My oldest child starts school this week. He’s four, which means in the U.S. he would have attended preschool for a few hours each week this year. But in Great Britain, school begins at four, and thus I sent him on his way to “Reception” (what Americans call Kindergarten).
Like any mom, I spent the last few weeks in preparation for school to start by learning the components of a British school uniform. All schoolchildren here, from what I can tell, wear a uniform of some kind. My son’s school has a very complex uniform, including three separate “official” bags (books, gym clothes, and swim gear). A big change for a mom used to shipping him off to preschool in a t-shirt and shorts most days!

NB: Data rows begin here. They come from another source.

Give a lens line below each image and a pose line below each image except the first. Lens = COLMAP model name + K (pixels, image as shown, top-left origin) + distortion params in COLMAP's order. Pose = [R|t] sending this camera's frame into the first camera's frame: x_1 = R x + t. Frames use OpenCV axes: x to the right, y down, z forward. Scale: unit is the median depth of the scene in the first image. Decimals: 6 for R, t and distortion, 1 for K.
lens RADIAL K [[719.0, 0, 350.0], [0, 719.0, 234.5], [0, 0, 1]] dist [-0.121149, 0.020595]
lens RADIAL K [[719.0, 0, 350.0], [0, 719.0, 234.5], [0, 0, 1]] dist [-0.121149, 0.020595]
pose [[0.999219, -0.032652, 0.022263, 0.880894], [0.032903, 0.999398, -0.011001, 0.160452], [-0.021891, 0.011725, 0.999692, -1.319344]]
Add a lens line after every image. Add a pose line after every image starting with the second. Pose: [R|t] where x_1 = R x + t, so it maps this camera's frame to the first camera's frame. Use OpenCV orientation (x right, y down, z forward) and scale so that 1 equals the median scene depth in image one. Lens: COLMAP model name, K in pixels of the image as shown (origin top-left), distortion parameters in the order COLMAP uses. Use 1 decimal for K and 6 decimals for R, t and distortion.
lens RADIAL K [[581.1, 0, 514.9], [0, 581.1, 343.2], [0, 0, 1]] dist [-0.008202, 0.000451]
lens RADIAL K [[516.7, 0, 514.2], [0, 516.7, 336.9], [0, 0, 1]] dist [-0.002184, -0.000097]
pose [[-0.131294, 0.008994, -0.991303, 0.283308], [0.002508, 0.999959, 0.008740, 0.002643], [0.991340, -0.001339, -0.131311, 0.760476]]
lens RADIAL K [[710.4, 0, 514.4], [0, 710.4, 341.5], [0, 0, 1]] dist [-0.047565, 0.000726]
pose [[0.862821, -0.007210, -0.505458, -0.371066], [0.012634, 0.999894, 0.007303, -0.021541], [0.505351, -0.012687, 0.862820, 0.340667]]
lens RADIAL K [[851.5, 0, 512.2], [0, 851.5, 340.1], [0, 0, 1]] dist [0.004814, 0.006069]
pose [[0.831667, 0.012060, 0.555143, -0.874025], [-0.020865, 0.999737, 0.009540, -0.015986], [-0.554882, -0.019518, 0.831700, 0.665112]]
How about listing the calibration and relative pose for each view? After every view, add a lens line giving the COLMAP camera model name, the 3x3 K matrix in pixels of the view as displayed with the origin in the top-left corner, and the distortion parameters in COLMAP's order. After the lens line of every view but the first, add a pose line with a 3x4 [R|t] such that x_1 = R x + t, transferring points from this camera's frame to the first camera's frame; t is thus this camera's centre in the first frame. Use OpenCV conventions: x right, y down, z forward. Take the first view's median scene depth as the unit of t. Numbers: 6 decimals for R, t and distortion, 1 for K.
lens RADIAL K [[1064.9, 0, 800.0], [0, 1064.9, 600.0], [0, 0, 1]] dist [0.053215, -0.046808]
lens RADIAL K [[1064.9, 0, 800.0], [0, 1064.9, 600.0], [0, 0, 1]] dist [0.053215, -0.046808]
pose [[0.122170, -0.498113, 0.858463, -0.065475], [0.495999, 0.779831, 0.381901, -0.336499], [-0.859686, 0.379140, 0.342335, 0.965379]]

So here are the basic elements of his uniform this year:
- A blazer. It’s hard to imagine my 4-year-old wearing a blazer. He didn’t even wear a jacket when he was a ringer bearer in a wedding! And yet off he goes each morning in it. From what I’m told, the children remove them pretty quickly once arriving in their classroom so it doesn’t get dirty. Which I’m thankful for, since it was quite expensive.
- A jumper. What most Americans would call a sweater. My son’s is v-neck with the school emblem. I suspect he’ll wear it daily once the weather cools.
- Polo shirts. He has both short-sleeve and long-sleeve as an option each day, in red. In future years, he’ll switch to a more formal dress shirt and tie.
- Shorts or trousers. I love the look of little boys in knee-high socks and dress shorts. We just need to remember to call the “pants” trousers!
- A cap. He wears a wool cap with the school emblem each day. Because they spend a lot of time outdoors at his school, he also has a sunhat, which looks like a baseball cap with flaps.
- School shoes. A black pair of school shoes is a pretty universal clothing item for all British school children. Every shoe store has an entire rack devoted to these classic shoes.
That sums up his day-to-day look. Like I mentioned, he also has several bags, a gym outfit (shorts and a white polo shirt), attire for swimming (trunks and a swim cap), and soon we’ll add winter gear like coats, hats, scarves and gloves to the mix.
And while I’m definitely in favor of the uniform (no fights about wearing the same superhero shirt each morning!), I was not a fan of having to sew in name labels on each of these items, even the socks.
I purchased most of this, particularly those items with the school emblem, at his school’s supply store. The more basic pieces I was able to get at John Lewis, a popular department store here. You’ll find school uniform pieces being sold at most stores, even grocery stores.
I realize not every child’s uniform across the country looks just like this. But this has been our experience adjusting to a new code of dress. What are your thoughts about the British school uniform?